Authors Betsy Wuebker and Lori Hoeck created a user's guide for identifying a narcissist, how to negotiate with one, and how to leave a relationship with a narcissist while preventing future occurrences.

Although many of the defining characteristics and bullet-point lists of red flags of a narcissist reminded me of my ex and our marriage, it wasn't until I read the personal stories section that I internalized it.  In mini-memoir-like stories, I read a personal account of being unprepared as I was at the age of twenty-one when I started dating my ex. Here is an excerpt that clearly shows the naivete I had in my marriage and many others have experienced too, "When we're young, we tend to see potential in ourselves and others as more probable. The lens of time reveals a more cynical and disappointing result. It's easy to fall in love with what could be, as opposed to what is. My narcissist was brimming with untapped potential."

What is so humorous about this is that in When All Balls Drop, I share many details of my ex, RB. I confess that I married a con-artist. However, I would have never called him a narcissist until now. So, I married a con-artist and a narcissist. Yikes a 241!

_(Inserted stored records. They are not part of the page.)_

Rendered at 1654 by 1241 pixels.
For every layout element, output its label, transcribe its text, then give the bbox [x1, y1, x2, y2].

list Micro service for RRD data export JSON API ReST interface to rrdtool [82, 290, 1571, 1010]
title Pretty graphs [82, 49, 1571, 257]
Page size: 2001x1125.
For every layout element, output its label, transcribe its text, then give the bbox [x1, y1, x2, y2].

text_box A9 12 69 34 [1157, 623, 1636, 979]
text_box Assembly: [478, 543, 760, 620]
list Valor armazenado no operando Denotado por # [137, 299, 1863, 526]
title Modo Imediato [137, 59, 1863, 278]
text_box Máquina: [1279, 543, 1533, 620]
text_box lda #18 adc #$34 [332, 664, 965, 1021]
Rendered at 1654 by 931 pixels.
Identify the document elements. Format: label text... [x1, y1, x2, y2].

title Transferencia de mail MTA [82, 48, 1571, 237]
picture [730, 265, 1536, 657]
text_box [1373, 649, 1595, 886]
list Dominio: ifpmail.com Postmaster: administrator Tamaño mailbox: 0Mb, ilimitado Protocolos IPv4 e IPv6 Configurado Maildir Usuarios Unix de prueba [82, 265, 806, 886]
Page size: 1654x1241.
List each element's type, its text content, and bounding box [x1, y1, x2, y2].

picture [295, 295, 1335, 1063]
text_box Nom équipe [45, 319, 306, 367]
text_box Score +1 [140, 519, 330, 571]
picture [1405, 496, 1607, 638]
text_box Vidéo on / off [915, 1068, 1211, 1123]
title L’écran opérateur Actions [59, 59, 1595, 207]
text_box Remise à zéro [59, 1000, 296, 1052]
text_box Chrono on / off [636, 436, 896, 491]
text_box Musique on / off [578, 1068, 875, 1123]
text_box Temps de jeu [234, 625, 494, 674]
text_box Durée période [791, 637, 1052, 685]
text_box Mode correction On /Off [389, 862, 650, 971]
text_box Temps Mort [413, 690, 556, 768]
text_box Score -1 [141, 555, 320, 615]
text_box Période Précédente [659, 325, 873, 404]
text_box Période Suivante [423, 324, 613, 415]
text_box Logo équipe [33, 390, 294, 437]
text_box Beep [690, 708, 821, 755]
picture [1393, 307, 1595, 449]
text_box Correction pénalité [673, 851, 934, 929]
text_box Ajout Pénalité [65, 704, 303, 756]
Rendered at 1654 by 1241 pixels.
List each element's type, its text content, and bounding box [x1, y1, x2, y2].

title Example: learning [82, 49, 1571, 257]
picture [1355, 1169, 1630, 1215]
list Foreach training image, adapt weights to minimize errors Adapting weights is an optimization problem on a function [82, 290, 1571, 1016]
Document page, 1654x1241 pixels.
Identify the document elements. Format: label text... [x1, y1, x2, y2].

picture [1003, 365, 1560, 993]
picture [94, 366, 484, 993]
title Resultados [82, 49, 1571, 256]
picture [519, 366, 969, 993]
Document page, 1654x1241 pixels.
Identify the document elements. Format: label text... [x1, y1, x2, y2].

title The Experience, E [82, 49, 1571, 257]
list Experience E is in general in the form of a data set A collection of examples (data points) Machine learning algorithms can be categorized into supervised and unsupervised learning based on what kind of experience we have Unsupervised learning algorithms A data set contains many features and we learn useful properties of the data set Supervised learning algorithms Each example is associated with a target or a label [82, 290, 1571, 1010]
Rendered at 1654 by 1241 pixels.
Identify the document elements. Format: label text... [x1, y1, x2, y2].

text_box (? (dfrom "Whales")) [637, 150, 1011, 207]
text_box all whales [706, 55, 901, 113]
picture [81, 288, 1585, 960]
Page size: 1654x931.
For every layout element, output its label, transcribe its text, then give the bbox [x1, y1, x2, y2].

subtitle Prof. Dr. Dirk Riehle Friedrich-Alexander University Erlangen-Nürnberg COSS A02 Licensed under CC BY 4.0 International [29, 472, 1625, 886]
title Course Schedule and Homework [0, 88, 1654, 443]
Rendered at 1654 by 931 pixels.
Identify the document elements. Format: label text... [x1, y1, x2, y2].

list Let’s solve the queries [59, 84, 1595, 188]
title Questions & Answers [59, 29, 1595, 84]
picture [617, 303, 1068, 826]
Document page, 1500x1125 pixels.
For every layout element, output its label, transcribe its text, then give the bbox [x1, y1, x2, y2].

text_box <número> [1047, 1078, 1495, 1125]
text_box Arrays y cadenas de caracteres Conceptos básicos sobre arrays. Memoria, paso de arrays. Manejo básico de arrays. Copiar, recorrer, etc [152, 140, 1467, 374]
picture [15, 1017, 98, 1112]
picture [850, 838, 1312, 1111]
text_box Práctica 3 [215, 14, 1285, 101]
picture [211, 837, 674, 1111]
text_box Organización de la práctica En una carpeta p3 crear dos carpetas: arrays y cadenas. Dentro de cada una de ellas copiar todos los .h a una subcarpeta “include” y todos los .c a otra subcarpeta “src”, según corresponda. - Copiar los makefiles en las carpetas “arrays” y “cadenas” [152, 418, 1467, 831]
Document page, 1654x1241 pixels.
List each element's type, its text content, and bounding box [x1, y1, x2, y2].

All kidding aside,  I connected tremendously to the more personal elements of the book. I would like to have seen more of the personal anecdotes to compliment the more psychological definition of a narcissist's behavior and how to deal with narcissists in your life whether at home, work, or other.

Since writing this book, I know that Betsy continues writing about about lifestyle, career, and travel related topics on PassingThru.com. She also co-authored another book on a similar topic which I have not read, The Narcissist at Work.

I will be continuing to add my Just Read Reviews to this blog along with reviews of my inspirational memoir from readers like you, book critics, and of course images and videos of where readers are enjoying When All Balls Drop. Thank you Betsy and Lori for the opportunity!